If life is a continually changing product, then the laws which govern conduct must also be continually changing, and morality is a problem of continuous adjustment to new circumstances and new needs. If man is free to work upon this changing environment, he must be free to make new tools and devise new processes. If it is the task of reason to choose among many possible courses and many possible varieties of life, then clearly it is man's duty to examine and revise every detail of his laws and customs and moral codes.
This is, of course, in flat contradiction to the teachings of all religions. So far as I know there is no religion which does not teach that the conduct of man in certain matters has been eternally fixed by some higher power, and that it is man's duty to conform to these rules.
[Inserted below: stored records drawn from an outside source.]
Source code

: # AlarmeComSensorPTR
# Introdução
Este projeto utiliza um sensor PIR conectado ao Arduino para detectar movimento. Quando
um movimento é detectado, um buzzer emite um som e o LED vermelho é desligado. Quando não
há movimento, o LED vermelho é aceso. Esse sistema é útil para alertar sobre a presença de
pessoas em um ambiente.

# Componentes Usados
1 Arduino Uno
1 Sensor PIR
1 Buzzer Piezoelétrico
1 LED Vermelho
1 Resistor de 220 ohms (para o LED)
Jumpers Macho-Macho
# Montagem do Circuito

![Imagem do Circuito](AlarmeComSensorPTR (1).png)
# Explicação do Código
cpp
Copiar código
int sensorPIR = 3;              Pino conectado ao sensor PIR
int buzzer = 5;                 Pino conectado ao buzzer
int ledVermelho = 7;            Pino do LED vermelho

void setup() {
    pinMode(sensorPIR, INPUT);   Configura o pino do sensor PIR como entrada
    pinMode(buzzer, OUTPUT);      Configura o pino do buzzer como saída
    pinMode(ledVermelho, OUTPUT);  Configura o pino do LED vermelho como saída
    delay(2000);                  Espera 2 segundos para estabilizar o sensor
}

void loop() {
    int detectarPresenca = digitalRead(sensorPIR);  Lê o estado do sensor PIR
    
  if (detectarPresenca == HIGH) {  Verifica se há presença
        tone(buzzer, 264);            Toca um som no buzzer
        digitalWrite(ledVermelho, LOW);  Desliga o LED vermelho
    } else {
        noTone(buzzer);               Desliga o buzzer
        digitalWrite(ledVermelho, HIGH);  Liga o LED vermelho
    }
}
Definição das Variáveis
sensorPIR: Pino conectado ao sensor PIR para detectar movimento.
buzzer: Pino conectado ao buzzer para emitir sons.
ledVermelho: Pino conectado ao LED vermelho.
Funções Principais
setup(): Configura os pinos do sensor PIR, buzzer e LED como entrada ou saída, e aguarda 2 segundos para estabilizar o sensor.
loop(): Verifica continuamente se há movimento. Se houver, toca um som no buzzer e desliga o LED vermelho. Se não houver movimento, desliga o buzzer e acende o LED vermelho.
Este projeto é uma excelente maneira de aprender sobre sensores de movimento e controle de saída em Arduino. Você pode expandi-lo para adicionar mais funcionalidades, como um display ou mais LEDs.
It is considered to be wicked even to suggest any other idea; in fact, to do so is the most wicked thing in the world, far more dangerous than any actual infraction of the code, whatever it may be.
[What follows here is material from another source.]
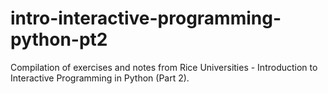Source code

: # intro-interactive-programming-python-pt2
Compilation of exercises and notes from Rice Universities - Introduction to Interactive Programming in Python (Part 2).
Let us see how this works out in practice. Let us take, for a test, the Ten Commandments. These commandments were graven upon stone tablets some four thousand years ago, and are supposed to have been valid ever since. "Thou shalt not kill," is one; others phrase it, "Thou shall do no murder"; and in this double version we see at once the beginnings of controversy. If you are a Quaker, you accept the former version, while if you are a member of the military general staff of your country you accept the latter. You maintain the right to kill your fellow men, provided that those who do the killing have been previously clad in a special uniform, indicating their distinctive function as killers of their fellow men. You maintain, in other words, the right of making war; and presently, when you get into making war, you find yourself maintaining the right to kill, not merely by the old established method of the sword and the bullet, but by means of poison gases which destroy the lives of women and children, perhaps a whole city full at a time.
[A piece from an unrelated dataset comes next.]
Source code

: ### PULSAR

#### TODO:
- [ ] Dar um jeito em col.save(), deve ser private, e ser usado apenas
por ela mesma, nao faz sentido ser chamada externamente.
And also, of course, you maintain the right to kill, provided the killing has been formally ordered and sanctioned by a man who sits upon a raised bench and wears a black robe, and perhaps a powdered wig. You consider that by the simple device of putting this man into a black robe and a powdered wig, you endow him with authority to judge and revise the divine law. In other words, you subject this divine law to human reason; and if some religious fanatic refuses to be so subjected, you call him by the dread name "pacifist," and if he attempts to preach his idea, you send him to prison for ten or twenty years, which means in actual practice that you kill him by the slow effects of malnutrition and tubercular infection. If he is ordered to put on the special costume of killing, and refuses to do so, you call him a "C. O.," and you bully and beat him, and perhaps administer to him the "water cure" in your dungeons.